The Heliconius butterflies are a diverse recent radiation comprising multiple levels of divergence with on-going gene flow between species. The recently sequenced genome of Heliconius melpomene allowed us to investigate the genomic evolution of this group using dense RAD marker sequencing. Phylogenetic analysis of 54 individuals robustly supported reciprocal monophyly of H. melpomene and H. cydno and refuted previous phylogenetic hypotheses that H. melpomene may be paraphylectic with respect to H. cydno. H. timareta also formed a monophyletic clade closely related but distinct from H. cydno with H. heurippa falling within this clade. We find evidence for pervasive gene flow between sympatric populations of the sister clades H. melpomene and H. cydno/timareta, particularly between H. cydno and H. melpomene from Central America and between H. timareta and H. melpomene from the eastern slopes of the Andes. Between races, divergence is primarily explained by isolation-by-distance; and there is little, if any, genetic population structure between parapatric races, suggesting that hybrid zones between races are not zones of secondary contact. Our results support previous findings that colour pattern loci are shared between populations and species with similar colour pattern elements. Further this pattern is almost unique to these genomic regions with only a very small number of other loci showing significant similarity between populations and species with similar colour patterns.
RAD_cydmelhec_data.geno
Space delimited tabular file giving the genotype calls used this paper. They were filtered from the .vcf files (generated by GATK unified genotyper) and represent all bases that were called with a genotype quality >=30 in multiple individuals. Individuals are in columns and genome positions in rows. Missing data are given as "N". This file was filtered for the relevant individuals and all sites with missing data removed prior to running analyses with any of the given scripts.
clumpy
Python script used to split the single calls file(s) into individual RAD loci. The output consists of multiple files - one for each locus found - all in the same format as the original calls input file, and a comma separated values file with the start and end positions in the genome and length of each RAD locus.
population_matrix_taxon
A file giving taxonomic groupings for each population for the AMOVA analysis
population_matrix_CP
A file giving colour pattern groupings for each population for the AMOVA analysis
Hmel_chromosomes_dec_2011_OLD_HOX_no_header_filtered
A file relating the scaffolds to chromosomes (inferred from RAD mapping from The Heliconius Genome Consortium 2012).

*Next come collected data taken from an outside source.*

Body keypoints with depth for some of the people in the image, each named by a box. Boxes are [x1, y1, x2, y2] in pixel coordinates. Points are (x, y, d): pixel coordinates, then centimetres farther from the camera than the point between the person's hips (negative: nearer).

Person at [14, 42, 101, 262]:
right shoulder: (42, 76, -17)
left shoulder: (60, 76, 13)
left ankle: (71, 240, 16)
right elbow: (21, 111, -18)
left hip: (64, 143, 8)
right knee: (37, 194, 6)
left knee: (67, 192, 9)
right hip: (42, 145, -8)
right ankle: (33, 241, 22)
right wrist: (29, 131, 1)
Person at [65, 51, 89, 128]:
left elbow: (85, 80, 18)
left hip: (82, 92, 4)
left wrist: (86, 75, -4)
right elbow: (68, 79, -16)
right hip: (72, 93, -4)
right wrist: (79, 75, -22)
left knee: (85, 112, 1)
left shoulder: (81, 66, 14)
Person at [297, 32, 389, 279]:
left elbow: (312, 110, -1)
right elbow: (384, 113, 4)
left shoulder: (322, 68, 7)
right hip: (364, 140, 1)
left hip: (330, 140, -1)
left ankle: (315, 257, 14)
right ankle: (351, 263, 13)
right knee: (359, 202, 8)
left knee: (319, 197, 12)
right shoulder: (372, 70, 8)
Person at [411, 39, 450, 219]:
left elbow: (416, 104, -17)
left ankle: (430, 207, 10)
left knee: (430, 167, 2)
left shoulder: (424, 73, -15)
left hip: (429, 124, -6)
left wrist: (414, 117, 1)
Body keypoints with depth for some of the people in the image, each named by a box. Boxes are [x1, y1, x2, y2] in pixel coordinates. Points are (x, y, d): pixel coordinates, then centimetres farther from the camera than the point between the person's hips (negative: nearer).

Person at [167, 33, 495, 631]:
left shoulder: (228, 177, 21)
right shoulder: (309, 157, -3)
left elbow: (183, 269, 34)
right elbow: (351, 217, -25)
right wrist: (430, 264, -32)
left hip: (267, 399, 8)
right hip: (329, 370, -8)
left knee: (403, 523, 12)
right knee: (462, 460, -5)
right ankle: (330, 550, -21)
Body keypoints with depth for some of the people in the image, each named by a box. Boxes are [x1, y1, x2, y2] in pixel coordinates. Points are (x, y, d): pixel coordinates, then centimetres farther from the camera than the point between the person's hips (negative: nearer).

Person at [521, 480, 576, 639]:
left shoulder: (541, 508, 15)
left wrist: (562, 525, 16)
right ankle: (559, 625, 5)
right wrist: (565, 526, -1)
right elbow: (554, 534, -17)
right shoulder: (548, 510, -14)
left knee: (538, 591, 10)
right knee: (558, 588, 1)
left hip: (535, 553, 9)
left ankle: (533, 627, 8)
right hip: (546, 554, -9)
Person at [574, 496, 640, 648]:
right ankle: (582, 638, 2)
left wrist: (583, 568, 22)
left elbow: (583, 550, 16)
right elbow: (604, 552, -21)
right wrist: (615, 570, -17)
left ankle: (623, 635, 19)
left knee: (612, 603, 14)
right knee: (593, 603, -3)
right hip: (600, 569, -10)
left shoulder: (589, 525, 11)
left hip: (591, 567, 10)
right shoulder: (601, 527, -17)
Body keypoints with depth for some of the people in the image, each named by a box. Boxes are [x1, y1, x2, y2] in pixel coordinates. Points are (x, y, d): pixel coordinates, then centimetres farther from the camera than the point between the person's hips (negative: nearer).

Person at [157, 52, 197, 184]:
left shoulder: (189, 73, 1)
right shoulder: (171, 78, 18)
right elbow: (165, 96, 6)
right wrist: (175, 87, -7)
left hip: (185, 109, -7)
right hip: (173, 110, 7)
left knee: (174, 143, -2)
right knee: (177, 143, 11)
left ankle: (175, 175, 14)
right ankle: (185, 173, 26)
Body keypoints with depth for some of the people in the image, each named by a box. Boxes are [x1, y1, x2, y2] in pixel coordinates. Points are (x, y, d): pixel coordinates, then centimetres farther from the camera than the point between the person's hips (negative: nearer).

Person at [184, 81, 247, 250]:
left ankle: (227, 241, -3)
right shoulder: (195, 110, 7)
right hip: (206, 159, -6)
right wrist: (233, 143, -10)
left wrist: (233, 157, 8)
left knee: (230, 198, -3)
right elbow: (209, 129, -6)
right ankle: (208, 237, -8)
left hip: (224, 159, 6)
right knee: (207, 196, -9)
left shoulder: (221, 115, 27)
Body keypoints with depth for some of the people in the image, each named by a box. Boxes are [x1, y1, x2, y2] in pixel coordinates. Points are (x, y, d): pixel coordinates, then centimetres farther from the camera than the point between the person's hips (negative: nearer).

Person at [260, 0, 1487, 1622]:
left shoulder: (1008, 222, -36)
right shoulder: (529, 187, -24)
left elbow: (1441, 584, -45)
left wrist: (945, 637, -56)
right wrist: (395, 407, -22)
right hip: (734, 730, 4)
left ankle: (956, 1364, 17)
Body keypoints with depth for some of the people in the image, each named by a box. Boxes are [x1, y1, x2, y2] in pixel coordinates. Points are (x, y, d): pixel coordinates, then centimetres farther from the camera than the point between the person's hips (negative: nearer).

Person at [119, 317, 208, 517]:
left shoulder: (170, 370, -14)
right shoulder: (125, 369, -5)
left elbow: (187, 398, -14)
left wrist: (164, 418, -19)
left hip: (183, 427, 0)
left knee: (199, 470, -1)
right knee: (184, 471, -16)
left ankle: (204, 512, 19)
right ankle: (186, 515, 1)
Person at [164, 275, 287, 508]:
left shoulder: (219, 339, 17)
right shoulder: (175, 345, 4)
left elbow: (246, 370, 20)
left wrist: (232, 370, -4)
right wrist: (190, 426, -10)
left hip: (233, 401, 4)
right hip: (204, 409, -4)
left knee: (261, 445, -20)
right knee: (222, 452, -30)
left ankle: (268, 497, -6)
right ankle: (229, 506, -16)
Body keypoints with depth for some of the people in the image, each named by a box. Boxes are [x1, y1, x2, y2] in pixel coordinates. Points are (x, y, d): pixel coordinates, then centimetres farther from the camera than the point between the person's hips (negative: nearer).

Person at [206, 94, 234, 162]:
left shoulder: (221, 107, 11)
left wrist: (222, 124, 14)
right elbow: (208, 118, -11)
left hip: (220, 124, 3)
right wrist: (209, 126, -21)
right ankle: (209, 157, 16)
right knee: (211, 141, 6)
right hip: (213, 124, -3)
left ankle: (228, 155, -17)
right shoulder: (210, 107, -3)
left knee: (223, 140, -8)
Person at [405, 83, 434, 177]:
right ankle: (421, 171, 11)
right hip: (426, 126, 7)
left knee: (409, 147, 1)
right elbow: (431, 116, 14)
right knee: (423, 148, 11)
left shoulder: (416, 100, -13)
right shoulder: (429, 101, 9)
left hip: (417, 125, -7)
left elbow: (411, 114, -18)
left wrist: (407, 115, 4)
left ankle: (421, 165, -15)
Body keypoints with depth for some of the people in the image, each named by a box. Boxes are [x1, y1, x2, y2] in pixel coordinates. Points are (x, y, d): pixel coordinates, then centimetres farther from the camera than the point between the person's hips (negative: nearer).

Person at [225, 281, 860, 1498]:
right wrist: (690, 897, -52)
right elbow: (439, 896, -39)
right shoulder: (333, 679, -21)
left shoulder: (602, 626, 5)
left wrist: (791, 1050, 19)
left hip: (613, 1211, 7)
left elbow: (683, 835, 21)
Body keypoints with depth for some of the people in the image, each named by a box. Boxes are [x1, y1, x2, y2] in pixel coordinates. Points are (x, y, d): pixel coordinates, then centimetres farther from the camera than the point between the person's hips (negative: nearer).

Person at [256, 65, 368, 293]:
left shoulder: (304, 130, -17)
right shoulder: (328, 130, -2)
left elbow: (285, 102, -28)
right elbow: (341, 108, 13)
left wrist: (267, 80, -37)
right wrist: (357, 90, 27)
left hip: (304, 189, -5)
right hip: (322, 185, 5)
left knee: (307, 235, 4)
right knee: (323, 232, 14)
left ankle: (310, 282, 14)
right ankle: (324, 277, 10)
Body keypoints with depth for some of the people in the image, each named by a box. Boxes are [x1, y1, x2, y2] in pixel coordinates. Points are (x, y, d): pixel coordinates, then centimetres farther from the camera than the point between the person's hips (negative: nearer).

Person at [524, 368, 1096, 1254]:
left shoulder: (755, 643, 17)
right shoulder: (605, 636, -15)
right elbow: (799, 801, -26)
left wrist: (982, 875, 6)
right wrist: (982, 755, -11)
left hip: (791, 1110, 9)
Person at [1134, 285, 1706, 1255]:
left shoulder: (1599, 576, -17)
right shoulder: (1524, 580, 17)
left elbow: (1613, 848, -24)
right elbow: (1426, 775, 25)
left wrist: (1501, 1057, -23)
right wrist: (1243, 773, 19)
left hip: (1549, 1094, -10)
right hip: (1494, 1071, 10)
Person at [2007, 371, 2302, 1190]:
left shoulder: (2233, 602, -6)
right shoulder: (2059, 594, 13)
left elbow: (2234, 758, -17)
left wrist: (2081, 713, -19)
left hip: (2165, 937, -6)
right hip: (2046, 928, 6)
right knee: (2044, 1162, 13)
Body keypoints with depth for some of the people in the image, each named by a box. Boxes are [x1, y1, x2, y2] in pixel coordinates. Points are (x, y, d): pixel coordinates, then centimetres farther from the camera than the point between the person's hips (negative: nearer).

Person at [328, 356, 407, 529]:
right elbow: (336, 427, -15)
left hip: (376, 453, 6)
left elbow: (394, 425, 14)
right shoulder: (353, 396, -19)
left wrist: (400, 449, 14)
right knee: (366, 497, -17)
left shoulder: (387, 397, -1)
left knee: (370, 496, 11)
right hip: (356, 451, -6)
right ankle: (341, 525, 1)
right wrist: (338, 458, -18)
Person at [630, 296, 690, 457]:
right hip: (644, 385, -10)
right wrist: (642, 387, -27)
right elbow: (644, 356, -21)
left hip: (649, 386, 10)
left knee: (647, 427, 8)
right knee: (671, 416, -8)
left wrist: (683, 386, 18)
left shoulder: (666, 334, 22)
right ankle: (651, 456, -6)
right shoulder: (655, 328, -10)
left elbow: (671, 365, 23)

This was used to generate genome-wide plots.
Fst2
R script used to calculate Fst between all pairs of populations. Inputs are as Fst.r.
population_matrix_geo
A file giving geographic groupings for each population for the AMOVA analysis
geno_to_haplo_54
Perl script used to go from genotype calls to haplotype calls (not phased). This was done before running the Fst scripts but not AMOVAs.
Fst
R script used to calculate the Fst values for the major race and species comparisons discussed in the paper. Inputs are the indidividual RAD locus haplotpe files and the summary statistics file generated by clump.py
amova1
R script used to perform AMOVA analyses. Generates a distance matrix based to genotype calls and used the ade4 package to run Amovas. Inputs are the indidividual RAD locus genotype files and the summary statistics file generated by clump.py and character matrix files (see below).
Fst_spcorr
R script used to calculate correlations between Fst values at increasing genomic distances. Input is the output from Fst.r.
genotype_matrix
A starting genotype matrix assuming sepatare genotypes for each individual that is modified by the AMOVA script.